Wednesday, September 13, 2017

A bit of navel-gazing brought on by my 37th birthday



Zach's been going through the process of searching for a new job the past month or so, something that got me thinking about my own "career"... and remembering that I don't have one. It has been a full decade since I last held a paying job. If I had to write up a resume and try to get a job right now, I would have zero marketable skills to put down.

This recent realization hit me like an 18-wheeler. I instantly felt two things, very strongly:

1)  Shame, that I've "wasted" these past 10 years with no professional experience to show for it. I even got a letter from the social security office recently gently reminding me that I haven't paid in enough money to qualify for benefits, if/when I should need them. In a world that measures your worth by your earning potential, this means I am an utter failure.

~and~

2)  Pissed Off at this capitalist system that measures your worth by your earning potential. Because I DO value the work I have devoted these past ten years of my life to doing-- there is intangible value in this time I have spent with my children, with my family, it is priceless to me. Not to mention tangible financial value in the childcare costs we haven't paid (because I've done that work) and how my work here in the home has allowed Zach to follow his career wherever it's taken him, whether across the country or across oceans, or to small towns in the middle of nowhere to get an advanced degree.  He would not have been able to do those things had I had my own career that we had to worry about and negotiate over. It sucks and pisses me off that those things don't "count."

So what do I do with those feelings? Do I want to seek a paid career? What would that be, and in what sort of a time frame? What steps do I need to lay out and complete to achieve that? How would I juggle that with homeschooling? How do I figure this shit out with my limited mental energy & free time?
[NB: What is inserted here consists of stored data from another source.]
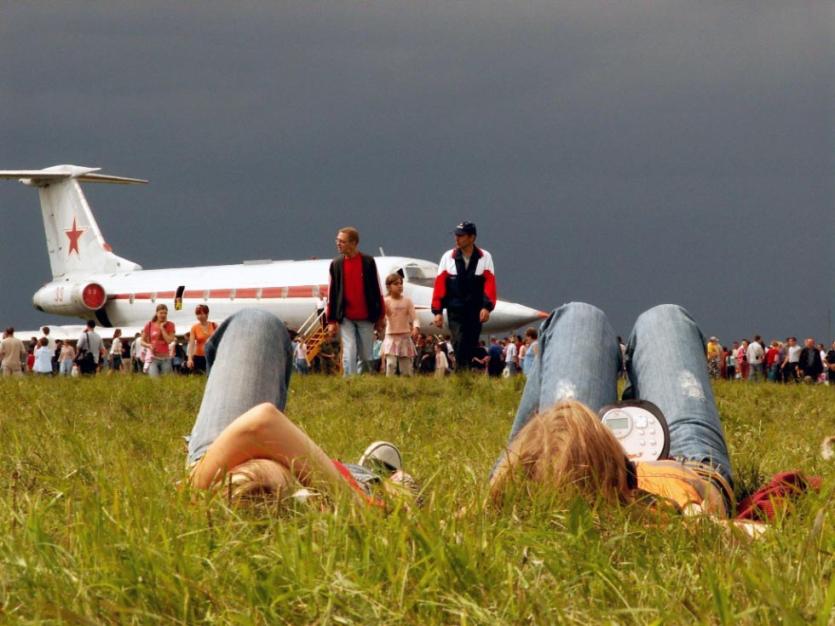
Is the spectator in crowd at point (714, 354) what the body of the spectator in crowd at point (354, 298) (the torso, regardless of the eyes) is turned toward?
no

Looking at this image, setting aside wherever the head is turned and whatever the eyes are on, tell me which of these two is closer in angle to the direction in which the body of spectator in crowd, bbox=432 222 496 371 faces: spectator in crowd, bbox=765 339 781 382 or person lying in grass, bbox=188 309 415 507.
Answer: the person lying in grass

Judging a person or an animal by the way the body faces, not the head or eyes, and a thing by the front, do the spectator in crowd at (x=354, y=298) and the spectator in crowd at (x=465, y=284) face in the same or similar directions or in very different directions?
same or similar directions

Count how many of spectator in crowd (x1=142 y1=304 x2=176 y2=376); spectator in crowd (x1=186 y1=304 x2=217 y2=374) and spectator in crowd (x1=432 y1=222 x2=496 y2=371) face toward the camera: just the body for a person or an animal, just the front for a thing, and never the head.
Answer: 3

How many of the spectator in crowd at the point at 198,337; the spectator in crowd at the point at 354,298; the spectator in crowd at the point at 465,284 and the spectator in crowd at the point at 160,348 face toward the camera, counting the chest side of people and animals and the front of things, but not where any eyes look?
4

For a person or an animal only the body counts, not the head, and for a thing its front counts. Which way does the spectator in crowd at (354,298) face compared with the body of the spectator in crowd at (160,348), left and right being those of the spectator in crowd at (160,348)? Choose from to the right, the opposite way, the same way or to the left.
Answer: the same way

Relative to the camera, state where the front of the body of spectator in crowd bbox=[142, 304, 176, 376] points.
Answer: toward the camera

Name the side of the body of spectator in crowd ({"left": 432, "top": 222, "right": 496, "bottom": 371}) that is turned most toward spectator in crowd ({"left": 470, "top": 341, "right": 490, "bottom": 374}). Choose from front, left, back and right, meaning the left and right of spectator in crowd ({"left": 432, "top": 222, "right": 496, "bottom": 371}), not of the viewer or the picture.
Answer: back

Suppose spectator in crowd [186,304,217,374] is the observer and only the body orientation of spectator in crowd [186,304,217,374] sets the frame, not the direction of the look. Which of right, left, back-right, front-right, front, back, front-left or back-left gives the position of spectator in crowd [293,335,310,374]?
back

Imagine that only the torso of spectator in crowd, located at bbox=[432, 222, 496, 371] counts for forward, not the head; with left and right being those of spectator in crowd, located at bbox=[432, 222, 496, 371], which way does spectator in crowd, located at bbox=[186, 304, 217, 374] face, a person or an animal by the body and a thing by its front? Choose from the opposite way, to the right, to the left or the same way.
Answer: the same way

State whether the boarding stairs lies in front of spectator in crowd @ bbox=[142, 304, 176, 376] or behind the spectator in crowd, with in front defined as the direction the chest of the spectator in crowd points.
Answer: behind

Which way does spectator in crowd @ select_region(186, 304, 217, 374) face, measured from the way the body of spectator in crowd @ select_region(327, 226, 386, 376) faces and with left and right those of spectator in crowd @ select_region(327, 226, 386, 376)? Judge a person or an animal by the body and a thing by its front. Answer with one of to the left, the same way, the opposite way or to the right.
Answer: the same way

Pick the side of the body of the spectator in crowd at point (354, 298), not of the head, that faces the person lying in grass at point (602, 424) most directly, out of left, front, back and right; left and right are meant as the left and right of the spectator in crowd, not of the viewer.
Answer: front

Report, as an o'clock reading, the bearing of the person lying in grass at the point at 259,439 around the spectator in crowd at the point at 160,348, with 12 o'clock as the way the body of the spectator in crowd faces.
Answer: The person lying in grass is roughly at 12 o'clock from the spectator in crowd.

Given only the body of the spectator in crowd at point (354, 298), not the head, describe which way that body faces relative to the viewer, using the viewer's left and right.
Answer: facing the viewer

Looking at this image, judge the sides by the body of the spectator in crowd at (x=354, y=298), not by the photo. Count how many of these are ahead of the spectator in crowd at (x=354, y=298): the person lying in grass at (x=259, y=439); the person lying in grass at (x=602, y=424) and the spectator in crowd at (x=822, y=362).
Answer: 2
Which kinda brings me to the other thing on my mind these days, as Zach goes through his job search process and I am reminded yet again of the disparity in opportunities for those who are able to jump through certain hoops, and those who can't/don't-- hoops such as going to a top tier MBA program that required you go into six-digit debt, but opens up doors to ludicrously-well-paid jobs afterwards. That's a hoop we were able to jump through thanks to a combination of hard work and lots of good luck, and now gets to reap the benefits by being in the top 10% of earners.

Sure, I could say that Zach has earned this, that he has worked really hard and he is super talented and that is why people are willing to pay him the big bucks. All that is true.

And yet, why does he get to enjoy & benefit from that, when so many others who are just as hard-working, just as talented and smart, get paid much less, or don't get hired at all, don't even get the chance thanks to the layers of discriminatory housing, schooling, and hiring practices rampant in our past & current laws and culture?

I talk about how I hate the way capitalism values people based on their "profitability," yet I am very much complicit in this system that I benefit from simply because I managed to marry a guy who went on to win the class lottery.

(Excuse me while I cry my rich white privileged tears into my starbucks latte)

So my life is deeply steeped in privilege of all sorts, and drowning in guilt isn't really productive or helpful to anyone. So what is? How do I use this privileged position to help others in a way that is meaningful, rather than just assuaging my own guilt? I feel like the work I do now (donating money, doing my homework, helping educate others) is just the very tip of the iceberg, the bare minimum I could be doing.

So those are the things I am pondering on this 37th anniversary of my arrival into the world. I have some vague, nebulous ideas, but not a lot of concrete ones. So I guess my resolution for the coming year is to sit down with these questions and hammer out some solid answers.